From the entries, copy out every line in which the word "značky" is found.

Top of Provided records

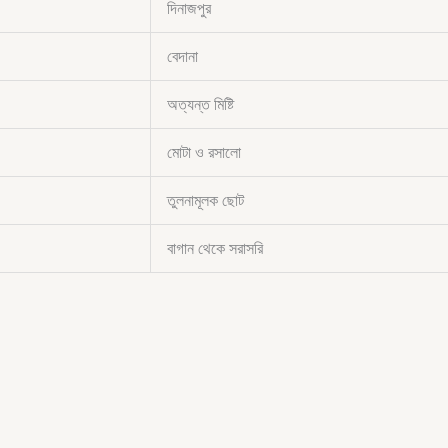
দিনাজপুর
বেদানা
অত্যন্ত মিষ্টি
মোটা ও রসালো
তুলনামূলক ছোট
বাগান থেকে সরাসরি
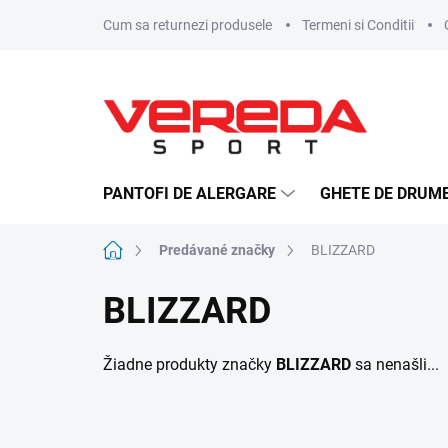
Prejsť
Cum sa returnezi produsele
Termeni si Conditii
na
obsah
PANTOFI DE ALERGARE
GHETE DE DRUME
Domov
Predávané značky
BLIZZARD
BLIZZARD
Žiadne produkty značky
BLIZZARD
sa nenašli...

Bottom of Provided records

#### Your solution:
Predávané značky
Žiadne produkty značky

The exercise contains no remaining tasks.